Note: Pricing is based on session duration so it is very important to close sessions properly to avoid unexpected usage and cost.

Migration checklist

  • Update API endpoint from v2 to v3
  • Update message type handling (Begin, Turn, Termination)
  • Add proper resource cleanup in all code paths
  • Update field names in message parsing
  • Add graceful shutdown with termination messages
  • Add detailed error logging with context
  • Test KeyboardInterrupt handling
  • Verify audio resource cleanup
  • Test connection failure scenarios

Testing your migration

  1. Basic Functionality: Verify transcription works with simple speech
  2. Error Handling: Test with invalid API keys or network issues
  3. Graceful Shutdown: Test Ctrl+C interruption
  4. Resource Cleanup: Monitor for memory leaks during extended use
  5. Message Formatting: Test with format_turns enabled/disabled

Common migration issues

Issue: “WebSocket connection failed”

Solution: Verify you’re using the new v3 endpoint URL and proper authentication header format.

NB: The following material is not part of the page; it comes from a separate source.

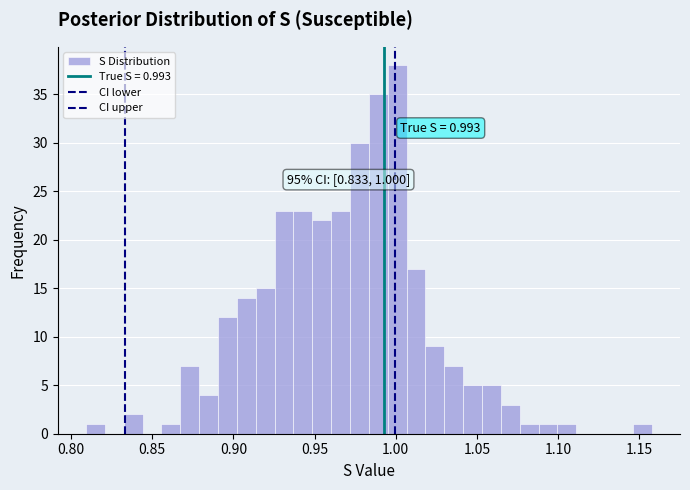

Around what value on the x-axis is the tallest bar? Give the approximate position of its centre, as read against the axis.

1.000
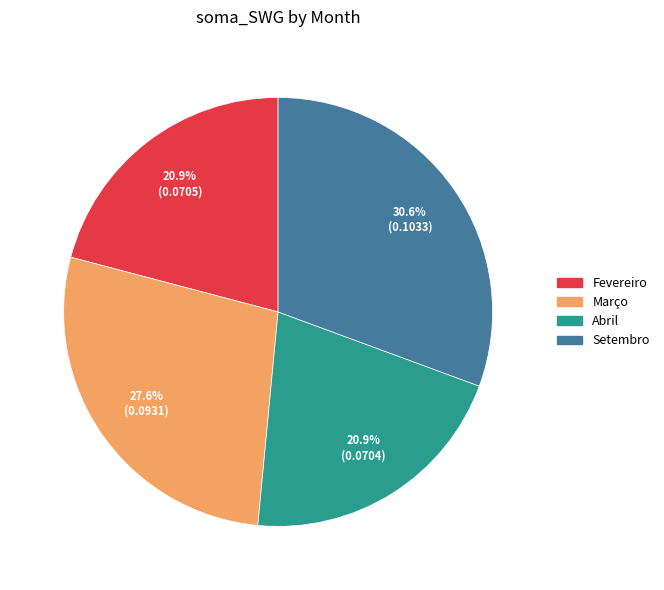

What is the total percentage of Setembro and Fevereiro?

51.5%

Issue: “Message type not recognized”

Solution: Update message type handling from old names (SessionBegins, PartialTranscript) to new ones (Begin, Turn).

Benefits of migration

  • Improved Reliability: Better error handling and recovery
  • Lower Latency: Reduced buffer sizes for faster response
  • Enhanced Features: Formatted transcripts and session statistics
  • Better Resource Management: Proper cleanup prevents memory leaks
  • Graceful Shutdown: Clean termination with proper cleanup

Conclusion

This migration provides a more robust, maintainable, and feature-rich streaming transcription implementation. The enhanced error handling, resource management, and modern API features make it suitable for production use cases where reliability and performance are critical.